La Fortezza is a place without hope. Most people have no job and will never have one; they drink or take drugs; they hit their children and their wives. They have no chance of ever getting out because when they apply for a job somewhere and have to say they come from la Fortezza, it’s over. People from La Fortezza are not hired. They are said to be criminals and drug addicts.

One way of dealing with a bleak situationlike this is domestic violence and addiction, another is to look the other way. Nothing is named in La Fortezza. People and things have nicknames. Bad situations are ignored. Arianna can get pregnant at 15 and abort and nobody will ever speak about it.

Bea’s mother got pregnant with Bea when she was only 15. She and Bea’s father were lucky to be able to live in La Fortezza. It’s one step from being homeless. They rarely have jobs, but at least they are kind and caring. The familial environment is rough; there’s a lot of swearing, the kids are slapped, but in spite of that Bea and Franceso know their parents love them and do everything for them. They even accept Alfredo in their home. Alfredo lives above and his father is anything but kind and caring. He’s a single parent, unemployed, alcoholic and beats up his three sons regularly. More than once, someone has to interfere and make sure he doesn’t kill them.

Bea’s and Alfredo’s feelings for each other are deep. But it’s a love-hate relationship, one that strengthens them as much as it weakens them.

From the beginning we know things go wrong, or Alfredo wouldn’t be dead and Bea wouldn’t attend his funeral.

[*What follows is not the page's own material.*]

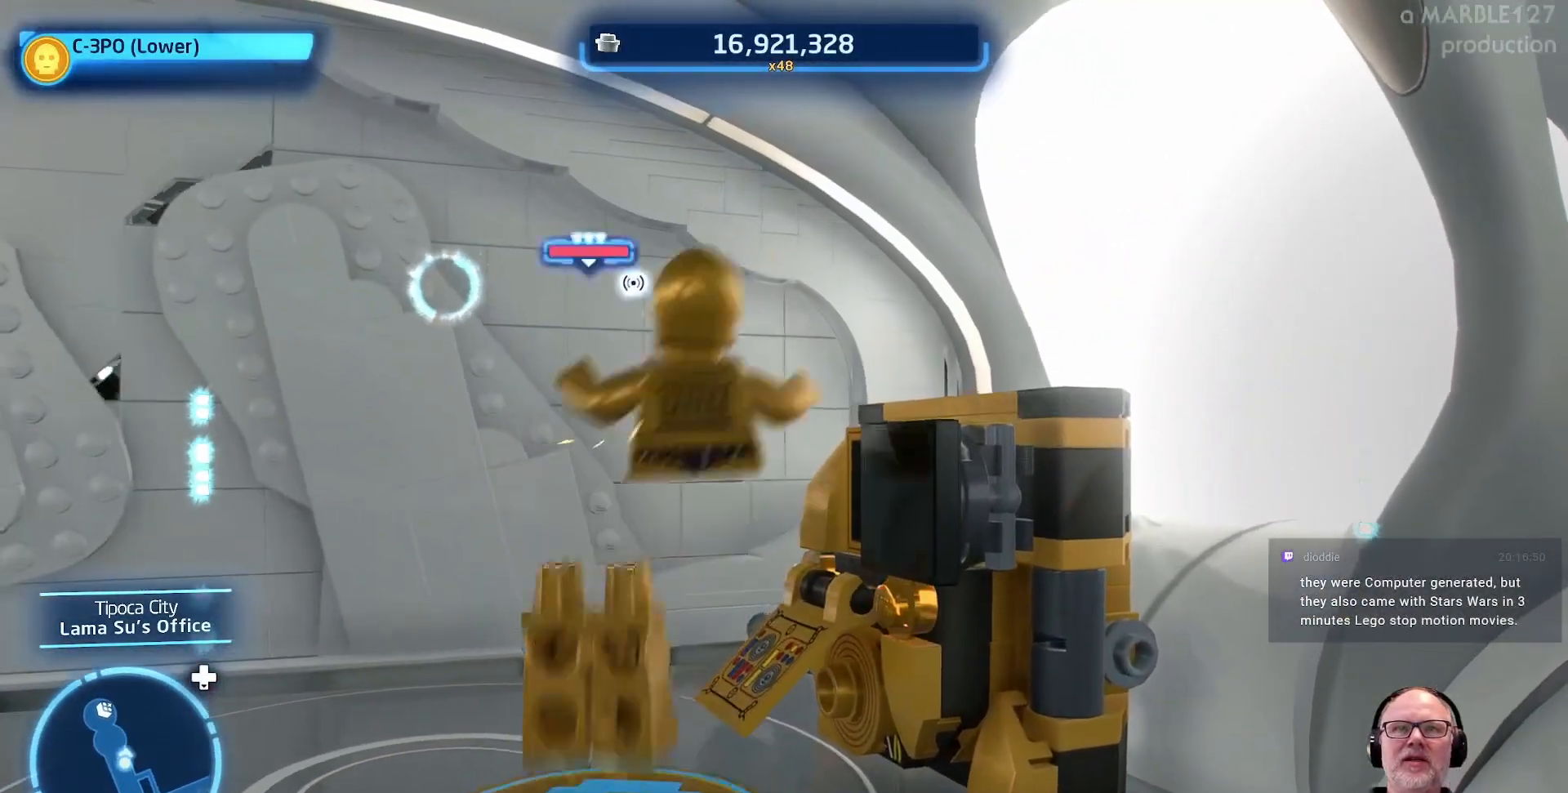
{"dt_ms": 500, "buttons": [], "left_stick": "center", "right_stick": "center", "events": []}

Valetina d’Urbano’s book is written in an amazing, sparse style, told in a painfully laconic voice which isn’t devoid of tenderness. This is not the Rome tourists see. This world is far from anything most Europeans know. This is poverty at its ugliest. All they have is dreams. Some have the power to make them come true. Most don’t.

Interestingly it’s a book that contains a lot of beautiful passages and it certainly makes us think. People in this novel sit on the balcony in summer, making plans for holidays at the sea that they will never take. They are overwhelmed with joy when they own more than one sweater. Reading a book like this certainly shows us that we’re not as grateful as we could be. And it illustrates that this type of poverty is as bad as a congenital disease. Escaping it is almost impossible.

D’Urbano is particularly good at descriptions. We feel the suffocating heat in summer, the cold in winter, we experience the frustration and boredom they have to endure.

I admire that she was able to escape this world and that she didn’t turn this book into a pity-party. It’s a powerful account of a hidden world, a story I’m not likely to forget.